Hepburn became angry with Huston and Bogart, and berated them for their endless practical jokes at her expense, including obscenities written in soap on her mirror. "She thought we were rascals, scamps, and rogues," said Huston, with a smile, many years later. Of course, she was right. "But eventually she saw through our antics and learned to trust us as friends." Hepburn developed a respect for Huston as a true ‘actor’s director,’ who gave her the key to Rose Sayer when he advised her to play the role like Eleanor Roosevelt. "That is the goddamnedest best piece of direction I have ever heard," wrote Hepburn, and their friendship was sealed.

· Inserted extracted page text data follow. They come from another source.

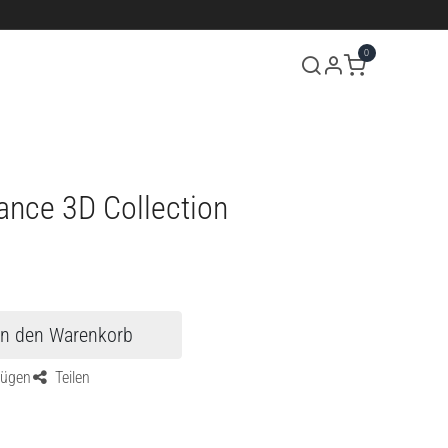
0
Über uns
Termin
Kontakt
nce 3D Collection
In den Warenkorb
fügen
Teilen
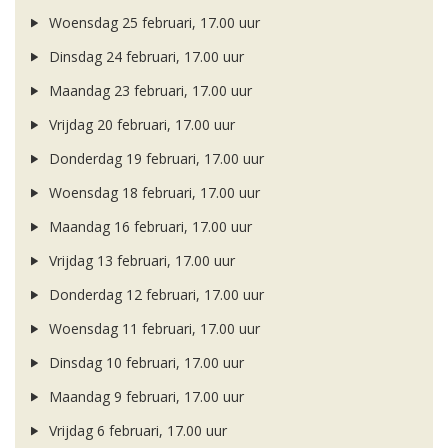
Woensdag 25 februari, 17.00 uur
Dinsdag 24 februari, 17.00 uur
Maandag 23 februari, 17.00 uur
Vrijdag 20 februari, 17.00 uur
Donderdag 19 februari, 17.00 uur
Woensdag 18 februari, 17.00 uur
Maandag 16 februari, 17.00 uur
Vrijdag 13 februari, 17.00 uur
Donderdag 12 februari, 17.00 uur
Woensdag 11 februari, 17.00 uur
Dinsdag 10 februari, 17.00 uur
Maandag 9 februari, 17.00 uur
Vrijdag 6 februari, 17.00 uur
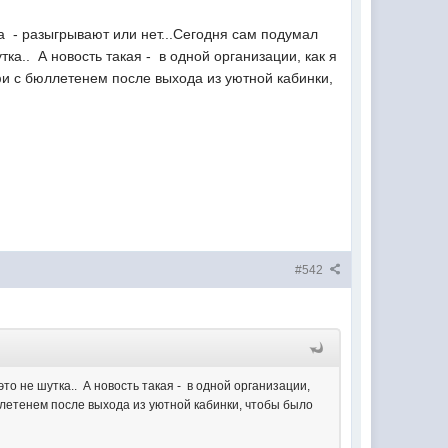
да - разыгрывают или нет...Сегодня сам подумал
утка.. А новость такая - в одной организации, как я
фи с бюллетенем после выхода из уютной кабинки,
#542
это не шутка.. А новость такая - в одной организации,
юллетенем после выхода из уютной кабинки, чтобы было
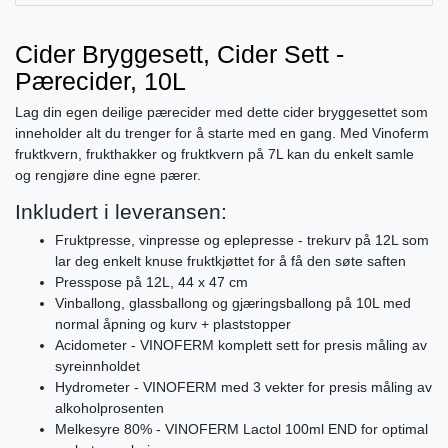
Cider Bryggesett, Cider Sett -
Pærecider, 10L
Lag din egen deilige pærecider med dette cider bryggesettet som
inneholder alt du trenger for å starte med en gang. Med Vinoferm
fruktkvern, frukthakker og fruktkvern på 7L kan du enkelt samle
og rengjøre dine egne pærer.
Inkludert i leveransen:
Fruktpresse, vinpresse og eplepresse - trekurv på 12L som
lar deg enkelt knuse fruktkjøttet for å få den søte saften
Presspose på 12L, 44 x 47 cm
Vinballong, glassballong og gjæringsballong på 10L med
normal åpning og kurv + plaststopper
Acidometer - VINOFERM komplett sett for presis måling av
syreinnholdet
Hydrometer - VINOFERM med 3 vekter for presis måling av
alkoholprosenten
Melkesyre 80% - VINOFERM Lactol 100ml END for optimal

For Hepburn, the role of Rose, "the skinny, psalm-singing old maid" who discovers a reservoir of strength and very earthly affection for one completely unlike herself, was art imitating life, complete with tsetse fly bites and leech infestations. She came to regard the shoot as one of the great adventures of her life, immortalizing it in a 1987 book with the absolutely accurate title The Making of The African Queen or How I Went to Africa with Bogart, Bacall and Huston and Almost Lost My Mind.

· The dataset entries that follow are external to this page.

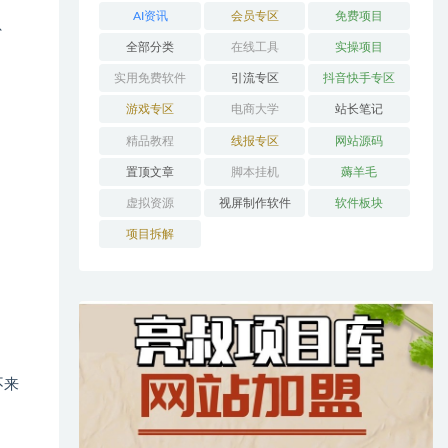
AI资讯
会员专区
免费项目
、
全部分类
在线工具
实操项目
实用免费软件
引流专区
抖音快手专区
游戏专区
电商大学
站长笔记
精品教程
线报专区
网站源码
置顶文章
脚本挂机
薅羊毛
虚拟资源
视屏制作软件
软件板块
项目拆解
不来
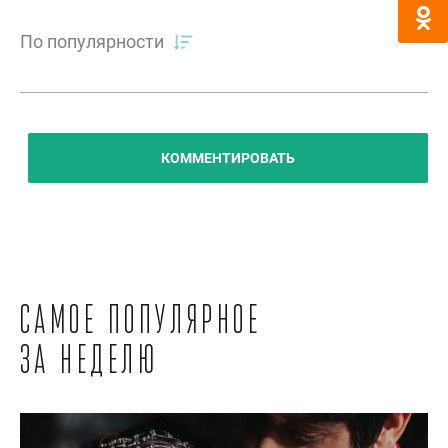
По популярности
КОММЕНТИРОВАТЬ
Самое популярное
за неделю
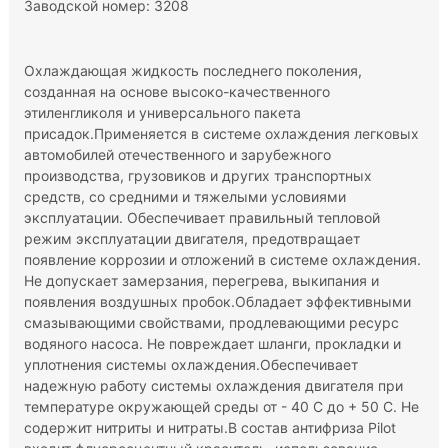
Заводской номер: 3208
Охлаждающая жидкость последнего поколения,
созданная на основе высоко-качественного
этиленгликоля и универсального пакета
присадок.Применяется в системе охлаждения легковых
автомобилей отечественного и зарубежного
производства, грузовиков и других транспортных
средств, со средними и тяжелыми условиями
эксплуатации. Обеспечивает правильный тепловой
режим эксплуатации двигателя, предотвращает
появление коррозии и отложений в системе охлаждения.
Не допускает замерзания, перегрева, выкипания и
появления воздушных пробок.Обладает эффективными
смазывающими свойствами, продлевающими ресурс
водяного насоса. Не повреждает шланги, прокладки и
уплотнения системы охлаждения.Обеспечивает
надежную работу системы охлаждения двигателя при
температуре окружающей среды от - 40 С до + 50 С. Не
содержит нитриты и нитраты.В состав антифриза Pilot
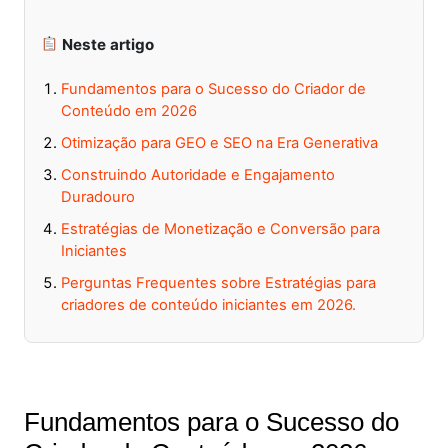
Neste artigo
Fundamentos para o Sucesso do Criador de
Conteúdo em 2026
Otimização para GEO e SEO na Era Generativa
Construindo Autoridade e Engajamento
Duradouro
Estratégias de Monetização e Conversão para
Iniciantes
Perguntas Frequentes sobre Estratégias para
criadores de conteúdo iniciantes em 2026.
Fundamentos para o Sucesso do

The AFRICAN QUEEN shoot, like the search for Scarlet O’Hara, or Darryl F. Zanuck chasing starlets around his desk, is now part of Hollywood lore. Clint Eastwood’s 1990 film WHITE HUNTER, BLACK HEART is loosely based on the Huston of THE AFRICAN QUEEN, from a novel by Peter Viertel, one of THE AFRICAN QUEEN’s screenwriters. THE AFRICAN QUEEN shoot turned out to be a truly Hemingwayesque experience for the Bogarts, Huston, and Katherine Hepburn, perhaps "The Short, Happy Life of Francis Macomber" mixed with an equal measure of The Green Hills of Africa. But not really, for THE AFRICAN QUEEN affirms the primacy of romance and trust over the worst obstacles of nature and human nature. Hepburn captured the essential joy of THE AFRICAN QUEEN in a mental snapshot from the film: "Dear Bogie. I'll never forget that close-up of him after he kisses Rosie, then goes around in back of the tank and considers what has happened. His expression—the wonder of it all—life."